Главным достоянием детей было ее собственное приданое — дом, в котором они жили, подарок покойного отца фрау Эды. Если бы не дом, стоявший в центре района, где обитали представители среднего класса; им пришлось бы поселиться в предместье, среди бедноты, ютившейся в лачугах и многоквартирных халупах между мельницами и фабриками. Именно туда Иоганнес-старший отправлялся каждое утро — и оттуда возвращался поздно вечером.
Самым ранним воспоминанием Кесслера-младшего был образ отца: как он сидел, вымотанный до предела, и глядел пустыми глазами поверх тарелки с супом, ничего не говоря, лишь поднося ложку ко рту и опуская вниз, пока она не начинала скрести по дну. Тогда Эльвира вынимала ложку у него из руки и совала вместо нее вилку. Далее следовали сосиски, капуста и картошка, которые отец съедал так же машинально, прихлебывая светлое пиво и отламывая кусочки хлеба.

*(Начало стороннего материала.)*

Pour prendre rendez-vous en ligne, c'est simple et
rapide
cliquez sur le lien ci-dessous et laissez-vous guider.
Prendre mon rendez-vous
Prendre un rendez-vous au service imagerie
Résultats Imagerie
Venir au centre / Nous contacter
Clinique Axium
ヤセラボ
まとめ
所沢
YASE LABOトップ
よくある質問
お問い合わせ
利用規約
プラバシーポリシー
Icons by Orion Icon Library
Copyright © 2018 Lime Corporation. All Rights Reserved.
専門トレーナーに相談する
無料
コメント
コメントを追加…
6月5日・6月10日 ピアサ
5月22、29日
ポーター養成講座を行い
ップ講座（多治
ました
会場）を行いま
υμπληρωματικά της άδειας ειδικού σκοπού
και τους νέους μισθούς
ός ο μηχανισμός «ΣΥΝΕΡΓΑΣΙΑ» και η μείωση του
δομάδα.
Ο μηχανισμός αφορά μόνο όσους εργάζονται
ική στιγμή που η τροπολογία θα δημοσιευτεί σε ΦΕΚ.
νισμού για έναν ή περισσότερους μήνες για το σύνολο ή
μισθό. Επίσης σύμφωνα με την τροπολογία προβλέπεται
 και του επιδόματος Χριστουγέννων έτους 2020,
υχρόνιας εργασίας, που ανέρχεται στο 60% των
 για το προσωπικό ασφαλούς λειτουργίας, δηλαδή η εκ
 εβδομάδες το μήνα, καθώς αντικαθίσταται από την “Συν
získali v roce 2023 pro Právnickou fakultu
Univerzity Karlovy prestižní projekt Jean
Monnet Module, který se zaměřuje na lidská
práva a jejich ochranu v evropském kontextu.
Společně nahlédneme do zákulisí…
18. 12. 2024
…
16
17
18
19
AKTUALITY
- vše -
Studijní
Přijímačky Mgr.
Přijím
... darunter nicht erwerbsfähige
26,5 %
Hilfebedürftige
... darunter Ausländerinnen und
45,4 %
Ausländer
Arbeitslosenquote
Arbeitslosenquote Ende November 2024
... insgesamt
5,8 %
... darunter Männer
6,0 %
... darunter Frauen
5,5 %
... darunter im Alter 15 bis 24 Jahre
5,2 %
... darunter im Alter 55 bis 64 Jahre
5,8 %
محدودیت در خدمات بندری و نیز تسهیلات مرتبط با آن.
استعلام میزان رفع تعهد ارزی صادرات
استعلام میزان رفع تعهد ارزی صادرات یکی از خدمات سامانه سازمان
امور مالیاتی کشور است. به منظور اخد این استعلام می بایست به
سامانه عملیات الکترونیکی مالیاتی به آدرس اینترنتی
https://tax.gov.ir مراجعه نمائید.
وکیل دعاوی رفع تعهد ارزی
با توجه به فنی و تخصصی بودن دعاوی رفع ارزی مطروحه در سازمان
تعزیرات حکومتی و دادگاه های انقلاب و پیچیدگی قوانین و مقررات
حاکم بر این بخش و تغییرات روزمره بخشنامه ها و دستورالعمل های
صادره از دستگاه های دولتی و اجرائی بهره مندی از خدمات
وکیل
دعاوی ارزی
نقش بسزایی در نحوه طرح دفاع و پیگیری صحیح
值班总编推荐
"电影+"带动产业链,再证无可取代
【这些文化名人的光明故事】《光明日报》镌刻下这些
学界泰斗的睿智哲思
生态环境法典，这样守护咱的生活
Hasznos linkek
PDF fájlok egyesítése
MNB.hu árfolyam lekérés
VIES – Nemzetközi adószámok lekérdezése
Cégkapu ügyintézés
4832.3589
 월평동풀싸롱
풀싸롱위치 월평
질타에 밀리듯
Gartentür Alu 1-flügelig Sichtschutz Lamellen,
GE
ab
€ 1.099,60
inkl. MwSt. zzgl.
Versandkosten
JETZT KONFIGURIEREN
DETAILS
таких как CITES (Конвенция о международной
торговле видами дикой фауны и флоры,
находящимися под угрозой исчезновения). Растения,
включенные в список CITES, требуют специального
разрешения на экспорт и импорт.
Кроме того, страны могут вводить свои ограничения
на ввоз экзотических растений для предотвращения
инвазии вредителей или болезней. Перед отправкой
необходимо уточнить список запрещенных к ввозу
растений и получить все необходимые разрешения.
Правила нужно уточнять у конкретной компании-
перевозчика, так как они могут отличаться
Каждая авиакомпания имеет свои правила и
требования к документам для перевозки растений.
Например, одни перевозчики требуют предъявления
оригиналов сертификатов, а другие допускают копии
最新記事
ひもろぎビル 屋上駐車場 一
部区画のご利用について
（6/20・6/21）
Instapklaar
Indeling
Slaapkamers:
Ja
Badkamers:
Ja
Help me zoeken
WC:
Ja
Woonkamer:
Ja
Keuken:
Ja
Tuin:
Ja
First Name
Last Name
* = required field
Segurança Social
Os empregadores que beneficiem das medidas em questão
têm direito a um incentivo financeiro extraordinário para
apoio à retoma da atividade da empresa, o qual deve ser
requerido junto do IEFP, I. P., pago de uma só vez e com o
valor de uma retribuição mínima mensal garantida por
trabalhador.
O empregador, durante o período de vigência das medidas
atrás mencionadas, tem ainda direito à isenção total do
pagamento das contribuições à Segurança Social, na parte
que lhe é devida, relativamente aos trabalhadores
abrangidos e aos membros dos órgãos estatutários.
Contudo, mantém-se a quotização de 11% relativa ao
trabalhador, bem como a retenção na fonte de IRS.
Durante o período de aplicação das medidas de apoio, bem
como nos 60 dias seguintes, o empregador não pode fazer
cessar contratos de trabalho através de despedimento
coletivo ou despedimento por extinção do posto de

Keсслер-младший тем временем сидел на высоком детском стульчике, колупаясь в пюре из тех же продуктов, что подавали каждый вечер отцу: либо сосиски, капуста и картошка, либо картошка, сосиски и капуста. Это было их единственное меню, хотя Эльвира, надо отдать ей должное, старалась разнообразить способ готовки — то варила эти нехитрые продукты, то жарила их, то тушила.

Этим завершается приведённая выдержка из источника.